*** Opening of DOCUMENT EXCERPT ***
Vulkan prototype - how many separate render passes in the lighting parser?

The lighting parser is a set of steps (including geometry rendering and full screen passes) that occur in a similar order and configuration every frame. In some ways it is like a higher level version of a “renderpass” (or frame buffer layout). Each “subpass” in the renderpass is like a step in the lighting parser process for evaluating the frame.

But how do we map the lighting parser steps onto render pass subpasses? Do we want to use one single huge render pass for everything? Or a number of small passes?

Declarative lighting parser

Since we’re using a “declarative” approach for “frame buffer layouts”, we could do the same for the lighting parser. Imagine a LightingParserConfiguration object that takes a few configuration variables (related to the current platform and quality mode, and also scene features) and produces the set of steps that the lighting parser will perform.

We could use the VariantFunctions interface for this, along with some structures to define the “attachment” inputs and outputs for each step. If we have a step (such as tonemapping) we just define the input attachments, output attachments, and temporary buffers required, and add the tone map function.
*** Close of DOCUMENT EXCERPT ***
TO DO
[a] Reproduce the Vulkan lighting parser text word for word, between "The lighting parser is" and "evaluating the frame.", inclusive.
[b] Pick up the Vulkan lighting parser text after its final sentence and keep writing.
The data that follows has no connection to the Vulkan lighting parser text.
*** Opening of EXTRACTED RECORDS ***
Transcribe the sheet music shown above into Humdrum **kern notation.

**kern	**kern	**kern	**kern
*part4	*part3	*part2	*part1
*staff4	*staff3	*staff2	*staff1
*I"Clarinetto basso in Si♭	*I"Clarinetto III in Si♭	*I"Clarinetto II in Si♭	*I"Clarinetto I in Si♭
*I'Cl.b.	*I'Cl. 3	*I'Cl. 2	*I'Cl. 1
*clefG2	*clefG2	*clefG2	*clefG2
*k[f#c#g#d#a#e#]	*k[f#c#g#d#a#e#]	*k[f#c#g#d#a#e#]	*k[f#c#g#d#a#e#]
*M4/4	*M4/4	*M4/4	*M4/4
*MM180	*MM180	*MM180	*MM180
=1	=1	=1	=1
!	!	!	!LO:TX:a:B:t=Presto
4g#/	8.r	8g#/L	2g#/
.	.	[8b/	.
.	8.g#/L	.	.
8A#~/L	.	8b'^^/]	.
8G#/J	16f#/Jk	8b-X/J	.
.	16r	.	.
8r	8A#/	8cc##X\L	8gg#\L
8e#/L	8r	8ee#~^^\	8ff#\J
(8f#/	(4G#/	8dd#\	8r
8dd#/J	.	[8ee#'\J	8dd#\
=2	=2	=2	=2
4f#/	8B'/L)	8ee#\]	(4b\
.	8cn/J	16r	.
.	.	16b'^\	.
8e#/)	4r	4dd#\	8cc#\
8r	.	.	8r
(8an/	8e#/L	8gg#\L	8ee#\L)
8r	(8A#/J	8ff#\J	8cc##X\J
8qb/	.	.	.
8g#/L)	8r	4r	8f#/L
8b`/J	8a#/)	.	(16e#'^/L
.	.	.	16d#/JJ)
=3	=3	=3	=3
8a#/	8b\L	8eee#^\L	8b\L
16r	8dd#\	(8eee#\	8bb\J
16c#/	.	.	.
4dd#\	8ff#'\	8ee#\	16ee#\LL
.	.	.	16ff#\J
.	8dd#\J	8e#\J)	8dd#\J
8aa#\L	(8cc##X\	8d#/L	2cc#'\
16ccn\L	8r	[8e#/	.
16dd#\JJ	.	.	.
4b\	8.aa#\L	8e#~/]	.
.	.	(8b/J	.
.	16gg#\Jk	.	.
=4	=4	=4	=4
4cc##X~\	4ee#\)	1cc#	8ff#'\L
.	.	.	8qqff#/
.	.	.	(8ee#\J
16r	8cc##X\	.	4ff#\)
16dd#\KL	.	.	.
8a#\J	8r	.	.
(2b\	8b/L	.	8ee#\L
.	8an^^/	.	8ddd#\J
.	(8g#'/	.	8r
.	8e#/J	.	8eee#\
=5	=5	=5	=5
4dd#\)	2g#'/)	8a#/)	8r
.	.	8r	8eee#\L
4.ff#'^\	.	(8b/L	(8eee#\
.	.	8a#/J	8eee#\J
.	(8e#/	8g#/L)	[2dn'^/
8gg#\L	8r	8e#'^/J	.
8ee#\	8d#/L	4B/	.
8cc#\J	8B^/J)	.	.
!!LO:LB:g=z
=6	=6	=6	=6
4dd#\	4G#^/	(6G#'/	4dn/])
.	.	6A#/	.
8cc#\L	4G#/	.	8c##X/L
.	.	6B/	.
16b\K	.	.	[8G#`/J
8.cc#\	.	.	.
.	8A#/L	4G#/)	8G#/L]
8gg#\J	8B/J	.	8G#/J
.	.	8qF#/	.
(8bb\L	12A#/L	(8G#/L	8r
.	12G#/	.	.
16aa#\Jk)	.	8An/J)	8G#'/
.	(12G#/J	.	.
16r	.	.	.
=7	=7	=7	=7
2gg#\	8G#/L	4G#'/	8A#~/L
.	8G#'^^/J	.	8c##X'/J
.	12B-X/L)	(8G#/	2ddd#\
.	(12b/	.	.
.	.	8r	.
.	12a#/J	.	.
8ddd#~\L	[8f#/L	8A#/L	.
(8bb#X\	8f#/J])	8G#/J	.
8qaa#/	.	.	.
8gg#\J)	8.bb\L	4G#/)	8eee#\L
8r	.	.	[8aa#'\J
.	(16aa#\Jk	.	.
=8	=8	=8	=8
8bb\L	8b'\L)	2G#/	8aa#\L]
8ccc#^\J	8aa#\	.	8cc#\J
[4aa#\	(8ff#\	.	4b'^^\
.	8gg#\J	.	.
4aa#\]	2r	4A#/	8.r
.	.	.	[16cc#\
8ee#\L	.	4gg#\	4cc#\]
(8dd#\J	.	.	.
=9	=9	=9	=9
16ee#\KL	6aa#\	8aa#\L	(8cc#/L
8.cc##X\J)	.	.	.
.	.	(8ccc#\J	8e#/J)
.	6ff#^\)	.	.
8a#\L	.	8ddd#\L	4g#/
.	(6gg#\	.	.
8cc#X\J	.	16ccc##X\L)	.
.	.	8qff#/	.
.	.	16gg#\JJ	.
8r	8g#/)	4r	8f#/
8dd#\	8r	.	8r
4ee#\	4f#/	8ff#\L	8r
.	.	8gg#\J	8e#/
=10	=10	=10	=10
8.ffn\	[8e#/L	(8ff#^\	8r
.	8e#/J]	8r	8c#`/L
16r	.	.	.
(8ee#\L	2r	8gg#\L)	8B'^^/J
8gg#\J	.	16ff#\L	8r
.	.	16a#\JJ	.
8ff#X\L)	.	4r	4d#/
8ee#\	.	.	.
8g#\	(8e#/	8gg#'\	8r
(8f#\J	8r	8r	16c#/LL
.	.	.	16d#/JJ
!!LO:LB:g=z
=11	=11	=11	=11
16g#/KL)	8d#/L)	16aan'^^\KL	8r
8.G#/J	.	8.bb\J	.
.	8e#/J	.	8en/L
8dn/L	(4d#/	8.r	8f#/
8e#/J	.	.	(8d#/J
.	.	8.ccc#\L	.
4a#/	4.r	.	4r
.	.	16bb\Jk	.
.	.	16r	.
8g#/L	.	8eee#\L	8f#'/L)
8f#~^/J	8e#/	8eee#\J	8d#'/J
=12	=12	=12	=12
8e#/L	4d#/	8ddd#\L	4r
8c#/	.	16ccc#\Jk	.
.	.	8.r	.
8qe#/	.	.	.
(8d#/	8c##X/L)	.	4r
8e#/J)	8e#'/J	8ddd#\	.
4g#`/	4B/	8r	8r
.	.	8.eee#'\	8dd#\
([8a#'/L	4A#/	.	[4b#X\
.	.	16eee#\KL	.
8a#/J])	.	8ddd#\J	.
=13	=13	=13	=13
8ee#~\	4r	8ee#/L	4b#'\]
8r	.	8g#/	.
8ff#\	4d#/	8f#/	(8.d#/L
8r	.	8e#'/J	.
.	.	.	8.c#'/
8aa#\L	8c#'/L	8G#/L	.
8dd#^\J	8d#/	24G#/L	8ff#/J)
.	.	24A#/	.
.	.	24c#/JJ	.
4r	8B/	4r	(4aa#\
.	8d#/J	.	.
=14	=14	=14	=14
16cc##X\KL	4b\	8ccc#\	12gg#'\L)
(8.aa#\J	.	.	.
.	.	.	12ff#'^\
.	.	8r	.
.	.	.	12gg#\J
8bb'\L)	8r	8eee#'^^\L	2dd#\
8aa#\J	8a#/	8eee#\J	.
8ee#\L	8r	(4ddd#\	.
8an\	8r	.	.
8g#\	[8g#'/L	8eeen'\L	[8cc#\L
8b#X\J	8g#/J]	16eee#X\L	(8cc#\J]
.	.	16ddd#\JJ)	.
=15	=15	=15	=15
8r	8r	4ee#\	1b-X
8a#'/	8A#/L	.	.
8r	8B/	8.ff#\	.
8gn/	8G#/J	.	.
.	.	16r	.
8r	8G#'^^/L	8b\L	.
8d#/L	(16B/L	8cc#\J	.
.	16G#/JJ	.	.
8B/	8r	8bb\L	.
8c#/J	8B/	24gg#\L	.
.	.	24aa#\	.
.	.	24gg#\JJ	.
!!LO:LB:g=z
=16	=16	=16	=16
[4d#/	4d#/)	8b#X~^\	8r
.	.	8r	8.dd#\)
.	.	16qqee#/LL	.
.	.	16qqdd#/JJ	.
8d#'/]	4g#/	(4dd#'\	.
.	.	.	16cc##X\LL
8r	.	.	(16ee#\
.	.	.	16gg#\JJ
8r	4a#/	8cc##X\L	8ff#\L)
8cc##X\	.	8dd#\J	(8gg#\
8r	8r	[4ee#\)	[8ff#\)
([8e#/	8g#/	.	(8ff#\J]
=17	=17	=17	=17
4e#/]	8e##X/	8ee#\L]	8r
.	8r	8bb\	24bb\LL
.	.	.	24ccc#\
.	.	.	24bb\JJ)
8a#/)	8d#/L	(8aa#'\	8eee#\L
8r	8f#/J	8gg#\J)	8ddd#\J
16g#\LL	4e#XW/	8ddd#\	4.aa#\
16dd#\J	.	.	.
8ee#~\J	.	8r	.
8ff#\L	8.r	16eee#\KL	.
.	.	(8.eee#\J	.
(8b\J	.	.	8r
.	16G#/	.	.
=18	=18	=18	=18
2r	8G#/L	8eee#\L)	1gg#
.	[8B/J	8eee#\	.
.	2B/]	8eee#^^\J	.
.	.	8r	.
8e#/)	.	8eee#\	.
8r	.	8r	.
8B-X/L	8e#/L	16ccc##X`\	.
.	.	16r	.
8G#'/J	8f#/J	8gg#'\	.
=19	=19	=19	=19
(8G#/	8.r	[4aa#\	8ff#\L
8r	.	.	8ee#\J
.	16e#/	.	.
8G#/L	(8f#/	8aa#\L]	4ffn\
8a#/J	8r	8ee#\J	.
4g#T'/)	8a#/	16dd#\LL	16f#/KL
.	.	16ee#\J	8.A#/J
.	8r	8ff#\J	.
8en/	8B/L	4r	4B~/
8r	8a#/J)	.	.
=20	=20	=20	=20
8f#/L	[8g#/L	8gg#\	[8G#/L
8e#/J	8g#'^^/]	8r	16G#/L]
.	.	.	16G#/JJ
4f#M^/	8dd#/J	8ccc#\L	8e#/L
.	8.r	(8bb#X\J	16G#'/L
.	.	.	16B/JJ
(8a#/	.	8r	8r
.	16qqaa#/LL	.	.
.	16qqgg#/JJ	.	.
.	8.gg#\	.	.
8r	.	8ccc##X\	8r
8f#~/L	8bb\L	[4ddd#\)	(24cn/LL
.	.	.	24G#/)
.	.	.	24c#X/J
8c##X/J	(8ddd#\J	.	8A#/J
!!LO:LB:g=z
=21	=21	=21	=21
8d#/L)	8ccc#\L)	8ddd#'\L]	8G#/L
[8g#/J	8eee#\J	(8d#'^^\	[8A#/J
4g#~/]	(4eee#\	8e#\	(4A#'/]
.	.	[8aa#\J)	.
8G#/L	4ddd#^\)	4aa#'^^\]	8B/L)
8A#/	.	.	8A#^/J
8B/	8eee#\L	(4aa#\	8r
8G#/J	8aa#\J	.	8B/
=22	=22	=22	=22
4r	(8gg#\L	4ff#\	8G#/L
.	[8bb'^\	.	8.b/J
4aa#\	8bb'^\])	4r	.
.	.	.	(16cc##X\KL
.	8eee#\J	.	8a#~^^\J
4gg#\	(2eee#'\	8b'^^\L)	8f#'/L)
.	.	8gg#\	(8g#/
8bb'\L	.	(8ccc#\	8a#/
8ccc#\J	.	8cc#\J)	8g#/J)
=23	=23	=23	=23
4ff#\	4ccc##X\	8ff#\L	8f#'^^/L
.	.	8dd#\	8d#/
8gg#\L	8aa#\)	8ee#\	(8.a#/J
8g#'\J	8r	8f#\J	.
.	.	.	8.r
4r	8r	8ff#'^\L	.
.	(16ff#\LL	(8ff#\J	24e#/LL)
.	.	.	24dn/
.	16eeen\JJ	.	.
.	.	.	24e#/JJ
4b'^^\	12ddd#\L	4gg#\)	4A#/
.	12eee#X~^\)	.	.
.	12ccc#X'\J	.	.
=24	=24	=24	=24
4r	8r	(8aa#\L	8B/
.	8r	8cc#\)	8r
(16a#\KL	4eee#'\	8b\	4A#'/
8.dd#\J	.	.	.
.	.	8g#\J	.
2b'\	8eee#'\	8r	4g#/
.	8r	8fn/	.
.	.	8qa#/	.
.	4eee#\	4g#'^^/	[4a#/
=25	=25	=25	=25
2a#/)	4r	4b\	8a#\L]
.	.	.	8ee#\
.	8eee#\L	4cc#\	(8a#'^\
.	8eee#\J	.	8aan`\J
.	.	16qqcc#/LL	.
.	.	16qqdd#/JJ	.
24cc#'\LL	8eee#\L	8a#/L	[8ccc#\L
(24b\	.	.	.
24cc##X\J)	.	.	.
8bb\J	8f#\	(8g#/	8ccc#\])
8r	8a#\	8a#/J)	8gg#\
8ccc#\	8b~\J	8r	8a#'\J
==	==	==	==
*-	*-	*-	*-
*** Close of EXTRACTED RECORDS ***
RESPONSES BY TASK
[a]
The lighting parser is a set of steps (including geometry rendering and full screen passes) that occur in a similar order and configuration every frame. In some ways it is like a higher level version of a “renderpass” (or frame buffer layout). Each “subpass” in the renderpass is like a step in the lighting parser process for evaluating the frame.

[b]
Then we would just need a small system that could collect all this information, and generate a RenderCore::FrameBufferDesc object from it.

This would allow us to have a very configurable pipeline, because we could just build up the list of steps as we need them, and from there generate everything we need. In effect, we would declare everything that is going to happen in the lighting parser before hand; and then the system would automatically calculate everything that needs to happen when we call Run().

This could also allow us to have a single render pass for the entire lighting parser process. But is that what we really want?

How many render passes?

There are a few things to consider:

  1. Compute shader usage
  2. frame-to-frame variations in the render pass
  3. parallization within the lighting parser

Compute shaders

We can’t execute compute shaders during a render pass. vkCmdDispatch can only be used outside of a render pass. This is an issue because some of our lighting parser work current uses compute shaders (such as the tone mapping) – effectively meaning that the render pass must be split there.

This could be converted to pixel shaders, I guess. But it would mean that we would have to either rewrite all of the compute shader stuff, or move it to a precalculation phase before the render pass.

Also, sometimes we might want to call vkCmdCopyImage to duplicate a buffer. Again, it can be emulated with pixel shaders, I guess.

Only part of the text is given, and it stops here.